Spencer County High School was one of three schools in Kentucky with a pilot technology education program. The program was a huge success and now includes pre-engineering and problem-solving, manufacturing, construction, communication, power energy, architectural modeling, and engineering design.  
Just this year, Henderson, along with science teachers Tim Giles and Josh Toebbe and math teacher Kenny Thornsberry, introduced the STEM program. STEM, which stands for science, technology, engineering and math, focuses on blending concepts from all four disciplines.
SCHS technology students are all members of the Technology Students Association. They compete with other TSA chapters on design projects and presentations.
Robotics is one area of competition. Students participate each year in a state competition hosted by the Department of Engineering at Western Kentucky University. Henderson’s students have earned first and second place awards during the nine years they have competed. In 2011, they received Best Design Presentation and Best Constructed Robot.
Over the past few years, Henderson’s advanced engineering students have designed and built adaptive equipment for students with physical disabilities.  One such item was a stool that aided a student when transferring in and out of his wheelchair.
Several years ago, after meeting with the school’s vision consultant, Henderson’s students designed and built what is referred to as “a little room.” It is a student-size sensory learning center for a visually impaired student with limited mobility. Similar items sell for $500 to $1,000 in special catalogs. Henderson’s class only spent $35 for materials.
At the beginning of this school year, Henderson spoke with special education teacher Kathy Fickel, saying his engineering students were looking for a design project. He asked Fickel if her students needed any adaptive equipment.
“Oh, yes,” she responded. “The physical therapist is concerned about students in wheelchairs because of their limited mobility and a tendency toward poor posture. The therapist would like them to do activities where they have to sit up straight and reach out and up with their arms.”
Fickel explained to Henderson’s class the types of activities she would like her students to be able to do independently. Within a month, the project was complete. Henderson’s students designed a portable, multi-purpose two-sided board.  One side is a white board for writing and drawing. The other side contains Velcro and movable clips.
“It’s light-weight, easy to store, and I can roll it to the student or they can wheel up under it.  It’s perfect,” Fickel said.
Brittany Hill is a student in Fickel’s class and the one who needed the board the most.
“Oh, man!” Brittany said, grinning, the first time she used it.
 “I really love the way I can attach an iPad to the board,” Fickel said. “The iPad is a highly motivating learning tool and now Brittany has to sit up straight and reach her arms out to use it.

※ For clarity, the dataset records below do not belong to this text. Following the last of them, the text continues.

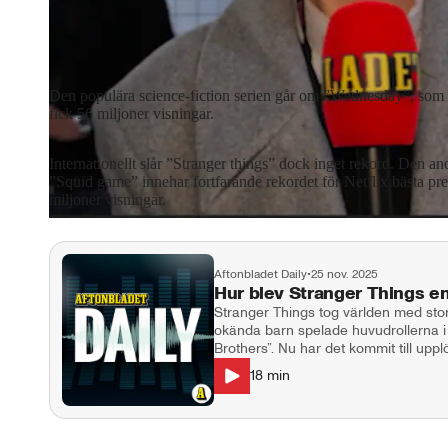
Millie Bobby Brown från "Stranger things".
Foto: Scott A Gar
Den populära science-fiction serien går om ”Wednesday”, som 
fick 56 miljoner visningar.
Internationellt slår ”Stranger things” dock inget rekord. Den 
”Squid game” innehar fortfarande rekordet för Netflix bästa p
miljoner visningar.
Aftonbladet Daily
•
25 nov. 2025
Hur blev Stranger Things 
Stranger Things tog världen med st
okända barn spelade huvudrollerna i
Brothers”. Nu har det kommit till upp
och sista säsongen av succéserien. S
18
min
största serier och har haft stor påve
genom musiken i serien. Varje avsnitt i den sista säsongen har gått loss på
600 miljoner kronor, så förväntninga
Stranger things ett sånt fenomen? Kom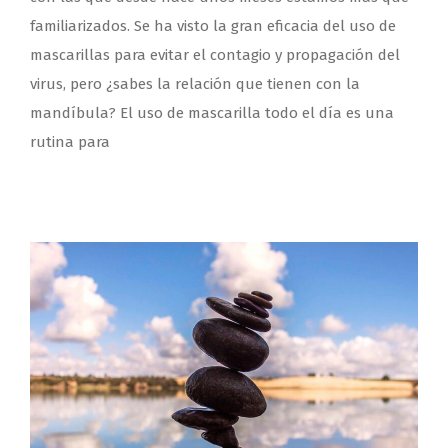
familiarizados. Se ha visto la gran eficacia del uso de
mascarillas para evitar el contagio y propagación del
virus, pero ¿sabes la relación que tienen con la
mandíbula? El uso de mascarilla todo el día es una
rutina para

Her independence has increased tremendously.”
Fickel and Brittany were not the only ones to experience such satisfaction. Their excitement impacted Henderson’s students as well.
“Designing and building this equipment helps them understand students with special needs. They feel a connection. They can make a difference,” Henderson said.
Such design projects could easily lead to a career one day. Nursing homes and assisted living facilities are always in need of equipment to aid the safety and independence of their patients.
Henderson’s technology program is career focused. One previous student went on to be mechanic for the U.S. Air Force and plans to become a pilot.
Another was a mechanical engineering student at UK and is now an engineering consultant in Australia.  Two former students are employed as information technology specialists for Humana. Another former student does mechanical drawings for military equipment and weapons.
One of the school district’s technicians is former student Kyle Murphy, who was part of Henderson’s Student Technology Leadership Program, or STLP. These students receive hands-on experience by helping solve various computer problems in the school. Murphy, who went on to earn a degree from ITT, said the program helped jumpstart his career.
“My job is to lay the foundation, provide basic skills, and point them down various career pathways,” Henderson said. “The most rewarding part of the job is learning that they made it.”